Ok I re-run it with less bootstraps and just by specifying the number of bootstraps with nboot=100 the processing end, but with a new error warning that I guess is the culprit:

Error in value[[3L]](cond) : 
  Panstripe model fit failed! This can sometime be caused by unusual branch lengths.
Setting fit_method='glmmTMB' or family='quasipoisson' or 'gaussian' often provides a more stable fit to difficult datasets
In addition: There were 50 or more warnings (use warnings() to see the first 50)
Error in value[[3L]](cond) : 
  Panstripe model fit failed!

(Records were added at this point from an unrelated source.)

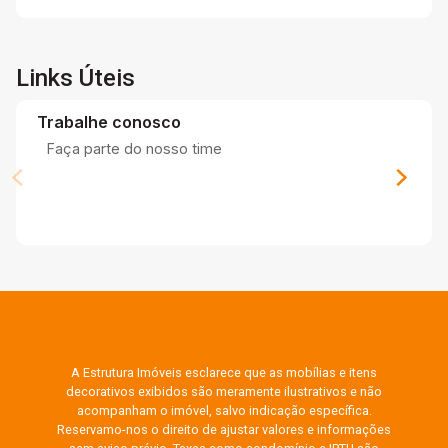
Links Úteis
Trabalhe conosco
Faça parte do nosso time
A Estrutura Imóveis esclarece que as mobílias e itens
decorativos exibidos são meramente ilustrativos e não
acompanham o imóvel, salvo indicação específica.
Reservamo-nos o direito de ajustar valores e informações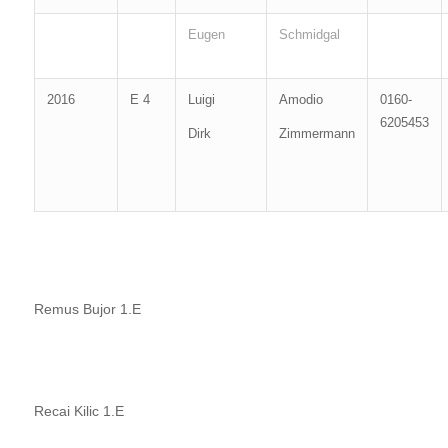
Eugen
Schmidgal
2016
E 4
Luigi
Amodio
0160-
6205453
Dirk
Zimmermann
Remus Bujor 1.E
Recai Kilic 1.E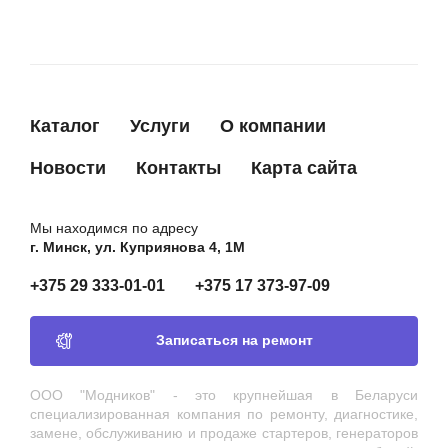
Каталог
Услуги
О компании
Новости
Контакты
Карта сайта
Мы находимся по адресу
г. Минск, ул. Куприянова 4, 1М
+375 29 333-01-01
+375 17 373-97-09
Записаться на ремонт
ООО "Модников" - это крупнейшая в Беларуси
специализированная компания по ремонту, диагностике,
замене, обслуживанию и продаже стартеров, генераторов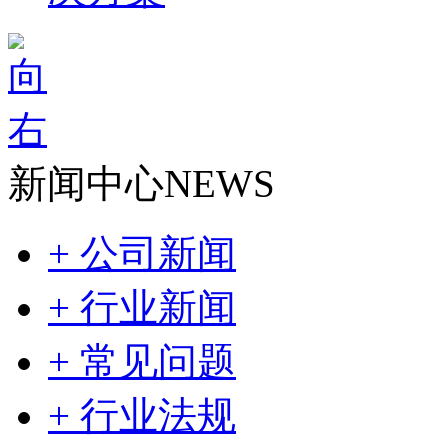
新闻中心
NEWS
+ 公司新闻
+ 行业新闻
+ 常见问题
+ 行业法规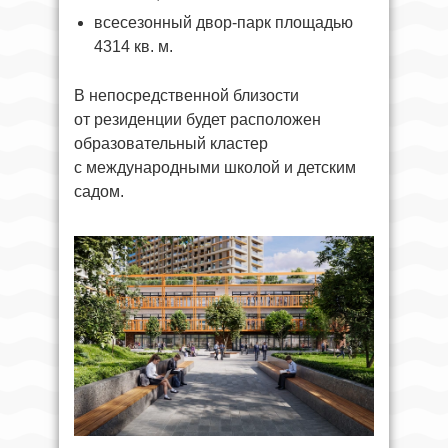
всесезонный двор-парк площадью
4314 кв. м.
В непосредственной близости
от резиденции будет расположен
образовательный кластер
с международными школой и детским
садом.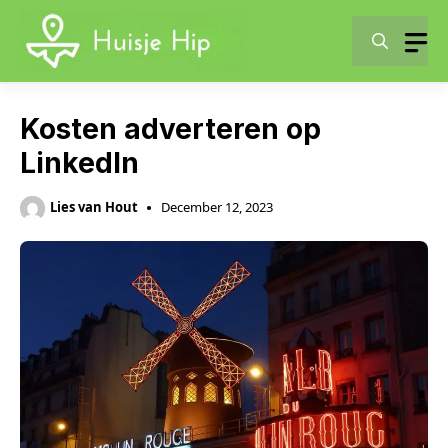
Skip
to
content
Kosten adverteren op
LinkedIn
Lies van Hout
December 12, 2023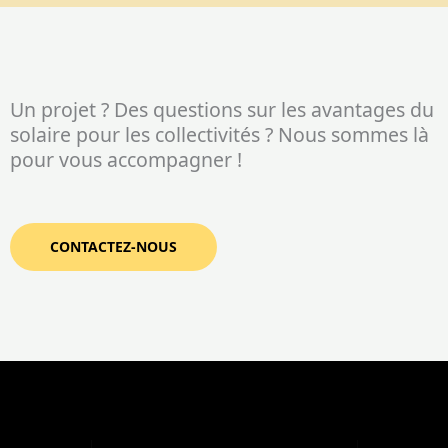
Un projet ? Des questions sur les avantages du
solaire pour les collectivités ? Nous sommes là
pour vous accompagner !
CONTACTEZ-NOUS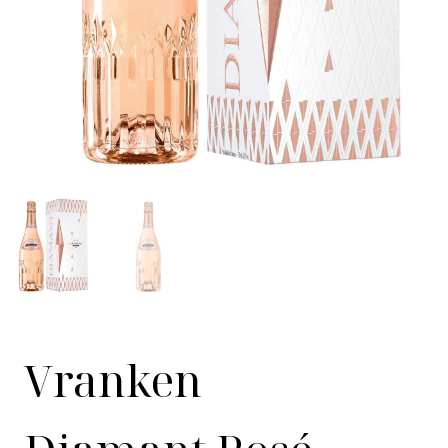
Vranken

This can sometime be caused by unusual branch lengths.
Setting fit_method='glmmTMB' or family='quasipoisson' or 'gaussian' often provides a more stable fit to difficult datasets
In addition: Warning messages:
1: glm.fit: algorithm did not converge 
2: glm.fit: algorithm did not converge 
3: glm.fit: algorithm did not converge 
4: glm.fit: algorithm did not converge 

So I rerun it using fit_method=glmmTMB but then again failed with error:

Timing stopped at: 0.004 0 0.005
Error in (function (start, objective, gradient = NULL, hessian = NULL,  : 
  NA/NaN gradient evaluation
In addition: There were 11 warnings (use warnings() to see them)
Timing stopped at: 0.005 0 0.004
Error in (function (start, objective, gradient = NULL, hessian = NULL,  : 
  NA/NaN gradient evaluation
Timing stopped at: 0.005 0 0.005
Error in (function (start, objective, gradient = NULL, hessian = NULL,  : 
  NA/NaN gradient evaluation
Timing stopped at: 0.005 0 0.005
Error in (function (start, objective, gradient = NULL, hessian = NULL,  : 
  NA/NaN gradient evaluation
Timing stopped at: 0.004 0 0.005
Error in (function (start, objective, gradient = NULL, hessian = NULL,  : 
  NA/NaN gradient evaluation
Timing stopped at: 0.004 0 0.005
Error in (function (start, objective, gradient = NULL, hessian = NULL,  : 
  NA/NaN gradient evaluation
Error in statistic(data, i[r, ], ...) : 
  Model fitting failed to converge in bootstrap replicate!

Finally, I used family=gaussian as suggested in the documentation and it successfully finished this time.

In conclusion, I guess there are too few species and they are too closely related, so that there are too few genes with differential abundances across species and thus they are insufficient for the statistical analyses?

Cheers

gtonkinhill commented 1 month ago

Hi,

Yes, 7 genomes is not likely to be sufficient. I would use descriptive statistics instead for a dataset of this size. Perhaps a histogram (or 'U-plot') of the size of each gene cluster would be suitable.